**Document section:**
--- Start ---
Directly north of Central Gardens, Union Avenue has for generations served as its de facto Main Street. Today it is a mix of gas stations, bank buildings and fast-food drive-thru’s next door to early-century storefronts, beautiful churches, and repurposed hundred-year-old mansions. And yet it has a rich history as an iconic thoroughfare that decades of Central Gardens residents have tried vainly to preserve. This month we take a brief tour of its unique history.
Union Ave – Central Garden’s Maligned and Misunderstood Main Street
Once upon a time Union Avenue through Midtown Memphis was not six lanes. Once upon another time the same Union Ave ended at East Parkway. In other times it had a reversible lane system that alternated the flow of traffic east and west during the morning and evening rush hours. And once upon a long-ago time it was, dare we say, walkable.
Today we think of Union Avenue as the patchwork of mixed uses that it has become: a highway through the heart of the city; a place where left turns are both forbidden and a free-for-all; a thoroughfare of fast-food drive-thru’s, bank stop-offs, a place to drop off your dry cleaning and shop for groceries. Or, a place to rush through as quickly as possible, with as few scratches as possible.
Many Midtowners today avoid it at all costs. Union Ave post-millennium is as much known for its hazards as its fast-food. With sometimes non-existent sidewalks, it is not safe for pedestrians. Bicyclists are ill-advised to use it for its lack of bike lanes. East of the intersection at Cleveland Street it is inexplicably devoid of turn lanes; its six lanes are crammed into a street that seems wide enough for only five.
And though it wasn’t always this way, it’s as if all that could have gone wrong with the development of Union Avenue over the years did in fact go wrong.
Hard to imagine, but in the days before the automobile took over, Union Avenue through Midtown more closely resembled Peabody Avenue than the confusing highway mix it is today. From Stories of a Neighborhood: “Union Avenue evolved from a muddy, rutted country road in the early 1900’s into the major commercial thoroughfare of the Central Gardens area. Early photographs of Union show it as a residential street lined with stately mansions, and its shift to commercial use began gradually in the 1920’s when (…) people just built their businesses onto the front of their houses.”
There were several factors that contributed to the evolution of Union as a commercial thoroughfare built around the automobile. A primary contributor was its lack of a trolley line east of Marshall Avenue, where Sun Studios is today. In the 1890’s, when the trolley lines were the primary source of transit, the main east-west rails ran on Poplar, Madison, Peabody, and Central. Union Avenue remained trolley-less, a hold-out of sorts under E.H. “Boss” Crump, who set aside Union for a future rail service that would allow the city to compete with the city’s existing private lines. By 1906 all of the companies consolidated to form the Memphis Street Railway Co., but where all the existing lines remained, Union was left open, and the rails never came.
--- End ---
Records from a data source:
--- Start ---
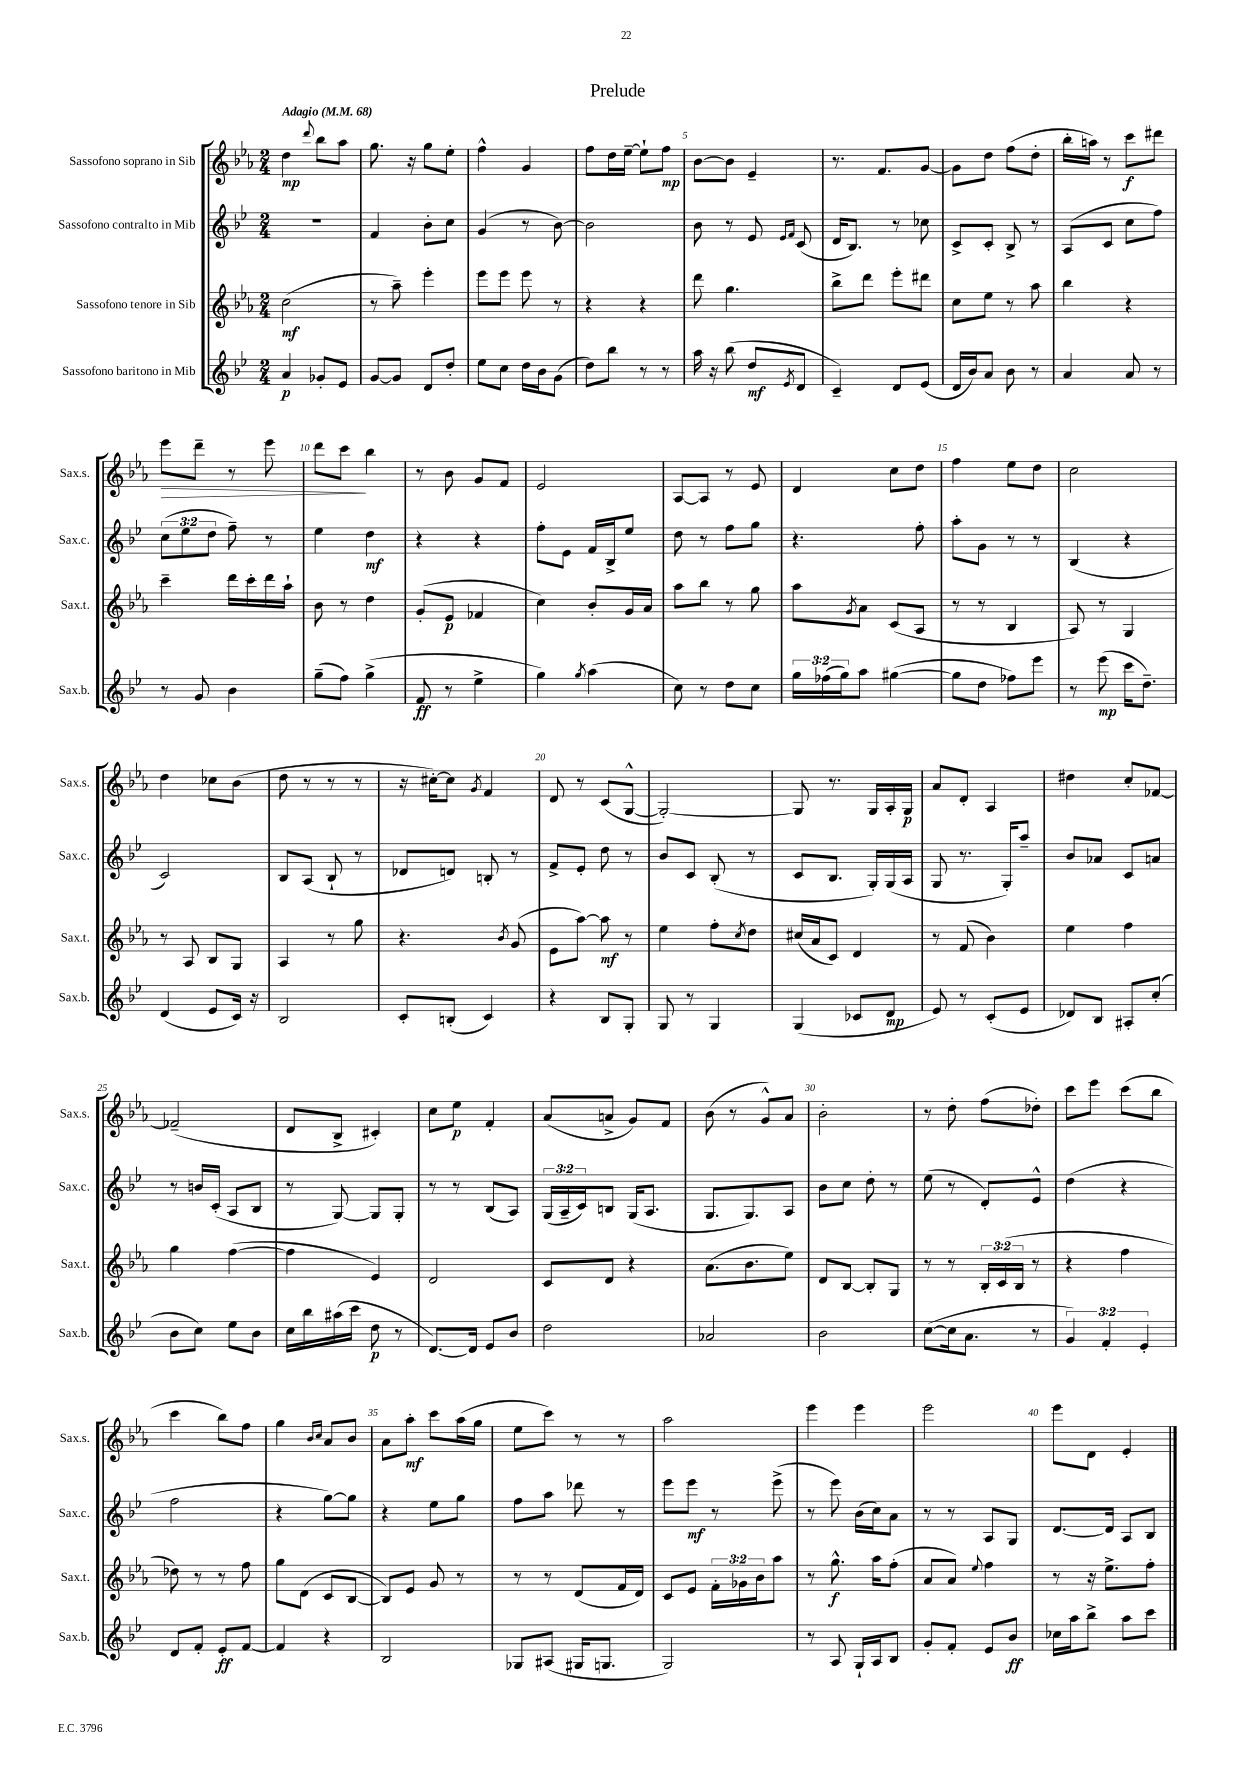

**kern	**kern	**kern	**kern
*staff4	*staff3	*staff2	*staff1
*clefG2	*clefG2	*clefG2	*clefG2
*k[b-e-]	*k[b-e-a-]	*k[b-e-]	*k[b-e-a-]
*M2/4	*M2/4	*M2/4	*M2/4
*MM68	*MM68	*MM68	*MM68
4a/	(2cc\	2r	4dd\
.	.	.	8qqddd/
8g-'/L	.	.	8bb-\L
8e-/J	.	.	8aa-\J
=	=	=	=
[8g/L	8r	4f/	8.gg\
8g/]J	8aa-~\)	.	.
.	.	.	16r
8d/L	4eee-'\	8b-'\L	8gg\L
8dd'/J	.	8cc\J	8ee-'\J
=	=	=	=
8ee-\L	8eee-\L	(4g/	4ff^^\
8cc\J	8eee-\J	.	.
16dd\LL	8eee-\	8r	4g/
16b-\J	.	.	.
(8g\J	8r	[8b-\)	.
=	=	=	=
8dd\L)	4r	2b-\]	8ff\L
8bb-\J	.	.	16dd\L
.	.	.	[16ee-~\JJ
8r	4r	.	8ee-`\]L
8r	.	.	8ff\J
=	=	=	=
16aa\	8ddd\	8b-\	[8b-\L
16r	.	.	.
(8bb-\	4.gg\	8r	8b-\]J
8dd/L	.	8e-/	4e-~/
.	.	16qqe-/LL	.
8qe-/	.	16qqf/JJ	.
8d/J	.	(8c/	.
=	=	=	=
4c~/)	8bb-^\L	16d/LK	8.r
.	.	8.B-/J)	.
.	8ddd\J	.	.
.	.	.	8.f/L
8d/L	8eee-'\L	8r	.
(8e-/J	8ddd#\J	8cc-\	[8g/J
=	=	=	=
16d/LL	8cc\L	8c^/L	8g\]L
16b-/J)	.	.	.
8a/J	8ee-\J	8c'/J	8dd\J
8b-\	8r	8B-^/	(8ff\L
8r	8aa-\	8r	8dd'\J
=	=	=	=
4a/	4bb-\	(8A/L	16bb-'\LL
.	.	.	16aa\JJ)
.	.	8c/J	8r
8a/	4r	8cc\L	8ccc\L
8r	.	8ff\J)	8ddd#\J
=	=	=	=
8r	4ccc~\	(12cc\L	8eee-\L
.	.	12ee-\	.
8g/	.	.	8ddd~\J
.	.	12dd\J	.
4b-\	16ddd\LL	8ff~\)	8r
.	16ccc'\	.	.
.	16ddd\	8r	8eee-\
.	16aa-`\JJ	.	.
=	=	=	=
(8gg~\L	8b-\	4ee-\	8ddd\L
8ff\J)	8r	.	8ccc\J
(4gg^\	4dd\	4dd\	4bb-\
=	=	=	=
8f/	(8g'/L	4r	8r
8r	8e-/J	.	8b-\
4ee-^\	4f-/	4r	8g/L
.	.	.	8f/J
=	=	=	=
4gg\)	4cc\)	8ff'\L	2e-/
.	.	8e-\J	.
8qgg/	.	.	.
(4aa\	8b-'/L	16f/LL	.
.	.	16B-^/J	.
.	16g/L	8ee-/J	.
.	16a-/JJ	.	.
=	=	=	=
8cc\)	8aa-\L	8dd\	[8A-/L
8r	8bb-\J	8r	8A-/]J
8dd\L	8r	8ff\L	8r
8cc\J	8gg\	8gg\J	8e-/
=	=	=	=
24gg\LL	8aa-\L	4.r	4d/
(24ff-\	.	.	.
24gg\J)	.	.	.
.	8qg/	.	.
8aa\J	8a-\J	.	.
([4gg#\	(8c/L	.	8cc\L
.	8A-/J	8ff'\	8dd\J
=	=	=	=
8gg#\]L	8r	8aa'\L	4ff\
8dd\J	8r	8g\J	.
8ff-\L)	4B-/	8r	8ee-\L
8eee-\J	.	8r	8dd\J
=	=	=	=
8r	8A-/)	(4B-/	2cc\
(8eee-\	8r	.	.
16ccc\LK	4G/	4r	.
8.dd~\J)	.	.	.
=	=	=	=
(4d/	8r	2c/)	4dd\
.	8A-/	.	.
8e-/L	8B-/L	.	8cc-\L
16c/Jk)	8G/J	.	(8b-\J
16r	.	.	.
=	=	=	=
2B-/	4A-/	8B-/L	8dd\
.	.	(8A/J	8r
.	8r	8B-`/	8r
.	8gg\	8r	8r
=	=	=	=
8c'/L	4.r	8d-/L	16r
.	.	.	[16cc#'\LK)
(8B'/J	.	8d/J)	8cc#\]J
.	.	.	8qg/
4c/)	.	8B'/	4f/
.	8qb-/	.	.
.	(8g/	8r	.
=	=	=	=
4r	8e-\L	8f^/L	8d/
.	[8aa-\J)	8e-'/J	8r
8B-/L	8aa-\]	8dd\	(8c/L
8G'/J	8r	8r	[8G^^/J
=	=	=	=
8G/	4ee-\	8b-/L	2G'/_)
8r	.	8c/J	.
4G/	8ff'\L	(8B-'/	.
.	8qcc/	.	.
.	8dd\J	8r	.
=	=	=	=
(4G/	(16cc#/LL	8c/L	8G/]
.	16a-/J	.	.
.	8c/J)	8.B-/J	8.r
8c-/L	4d/	.	.
.	.	16G'/LL)	16G/LL
8d/J	.	(16G/	16A-'/
.	.	16A/JJ	16G/JJ
=	=	=	=
8e-/)	8r	8G/	8a-/L
8r	(8f/	8.r	8d'/J
(8c'/L	4b-\)	.	4A-/
.	.	16G'/LK)	.
8e-/J	.	8aa~/J	.
=	=	=	=
8d-/L)	4ee-\	8b-/L	4dd#\
8B-/J	.	8a-/J	.
8A#'/L	4ff\	8c/L	8cc'/L
(8cc'/J	.	8a/J	[8f-/J
=	=	=	=
8b-\L	4gg\	8r	(2f-~/]
8cc\J)	.	16b/LL	.
.	.	(16c'/JJ	.
8ee-\L	([4ff\	8A/L	.
8b-\J	.	8B-/J	.
=	=	=	=
16cc\LL	4ff\]	8r	8d/L
16bb-\	.	.	.
(16aa#\	.	[8G/)	8B-^/J
16ccc\JJ	.	.	.
8dd\	4e-/)	8G/]L	4c#'/)
8r	.	8G'/J	.
=	=	=	=
[8.d/L)	2d/	8r	8cc\L
.	.	8r	8ee-\J
16d/]Jk	.	.	.
8e-/L	.	(8B-/L	4f'/
8b-/J	.	8A/J)	.
=	=	=	=
2dd\	8c/L	(24G/LL	(8a-/L
.	.	24A~/	.
.	.	24c/J)	.
.	8d/J	8B/J	8a^/J
.	4r	(16G/LK	8g/L)
.	.	8.A/J	.
.	.	.	8f/J
=	=	=	=
2a-/	(8.a-\L	8.G/L	(8b-\
.	.	.	8r
.	8.b-\	8.G/)	.
.	.	.	8g^^/L)
.	8ee-\J)	8A/J	8a-/J
=	=	=	=
2b-\	8d/L	8b-\L	2b-'\
.	[8B-/J	8cc\J	.
.	8B-'/]L	8dd'\	.
.	8G/J	8r	.
=	=	=	=
([8cc\L	8r	(8ee-\	8r
16cc\]k	8r	8r	8dd'\
8.a\J	.	.	.
.	24B-'/LL	8d'/L)	(8ff\L
.	(24c/	.	.
.	24B-/JJ	.	.
8r	8r	8e-^^/J	8dd-'\J)
=	=	=	=
6g/)	4r	(4dd\	8ccc\L
.	.	.	8eee-\J
6f'/	.	.	.
.	4ff\	4r	(8ccc\L
6e-'/	.	.	.
.	.	.	8bb-\J
=	=	=	=
8d/L	8dd-\)	2ff\	4ccc\
8f'/J	8r	.	.
8e-'/L	8r	.	8bb-\L)
[8f/J	8ff\	.	8ff\J
=	=	=	=
4f/]	8gg\L	4r	4gg\
.	(8d\J	.	.
.	.	.	16qqb-/LL
.	.	.	16qqcc/JJ
4r	8c/L	[8gg\L)	8a-/L
.	[8B-/J	8gg\]J	8b-/J
=	=	=	=
2B-/	8B-/]L)	4r	8a-\L
.	8e-/J	.	8aa-'\J
.	8g/	8ee-\L	8ccc\L
.	8r	8gg\J	(16aa-\L
.	.	.	16gg\JJ
=	=	=	=
8G-/L	8r	8ff\L	8ee-\L
(8A#/J	8r	8aa\J	8ccc\J)
16G#/LK	(8d/L	8ddd-\	8r
8.G/J	.	.	.
.	16f/L	8r	8r
.	16d/JJ)	.	.
=	=	=	=
2G/)	8c/L	8eee-\L	2aa-\
.	8e-/J	8eee-\J	.
.	24f'\LL	8r	.
.	24g-\	.	.
.	24b-\J	.	.
.	8aa-\J	(8eee-^\	.
=	=	=	=
8r	8r	8r	4eee-\
8A/	8.gg^^\	8eee-\)	.
16G`/LL	.	(16b-\LL	4eee-\
16A/J	16aa-\LK	16cc\J)	.
8B-/J	(8ff'\J	8a\J	.
=	=	=	=
8g'/L	8a-/L	8r	2eee-\
8f'/J	8a-/J)	8r	.
.	8qqee-/	.	.
8e-/L	4ff\	8A/L	.
8b-/J	.	8G/J	.
=	=	=	=
16cc-\LL	8r	[8.d/L	8eee-\L
16aa\J	.	.	.
8bb-^\J	16r	.	8d\J
.	8.ee-^\L	16d/]Jk	.
8aa\L	.	8A/L	4e-'/
8ccc\J	8ff'\J	8B-/J	.
==	==	==	==
*-	*-	*-	*-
--- End ---
**Directives:**
1. Decide whether each statement agrees with the Union Avenue article above, answering yes or no and quoting the exact words of the article that settle it: (a) Union Avenue once ended at East Parkway; (b) Union Avenue had a trolley line east of Marshall Avenue; (c) by 1906 the companies had consolidated to form the Memphis Street Railway Co.
2. Write the next part of the Union Avenue article above, picking up right after its last sentence.

**Outputs for the tasks:**
1.
(a) Yes: "Once upon another time the same Union Ave ended at East Parkway."
(b) No: "A primary contributor was its lack of a trolley line east of Marshall Avenue"
(c) Yes: "By 1906 all of the companies consolidated to form the Memphis Street Railway Co."

2.
In 1924 the city published its first city plan, The City Plan of Memphis Tennessee. All over the city, zoning restrictions were placed on new construction and streets were redesigned to address increased automobile needs. As described in Paul R. Coppock’s Memphis Sketches, “planners put heavy emphasis on opening up clogged traffic arteries.” Union Avenue received its own unique zoning regulations to accommodate the traffic flow, and saw the first of many alterations when it was widened east of Marshall during the late 1920s.
At four lanes – two in each direction – it was wide enough to support a growing Memphis that was expanding eastward into developing suburbs, especially in the years that followed World War II. And since trolley tracks had never been laid, it was free of the rail encumbrances of nearby Madison and Peabody. “That left the street wide open for cars and trucks, and businesses associated with automobiles moved in among the fine homes along Union.” (Memphis Sketches)
New commercial developments were almost immediate, as business and latter-day store-front strips were built along the avenue, with the block from Avalon to Rozelle and Belvedere becoming one of the first small commercial districts in this part of Union in Midtown.
But vehicles in those days only traveled so fast, and what evolved along the rest of Union was not a wide concourse but a charming street of small shops, restaurants, and the service stations of yesteryear. It was this incarnation of Union Avenue through Midtown that many generations grew up with. From the early 1920s thru the late ‘50s, many of the now-extinct businesses and institutions beloved by many nearby residents were built.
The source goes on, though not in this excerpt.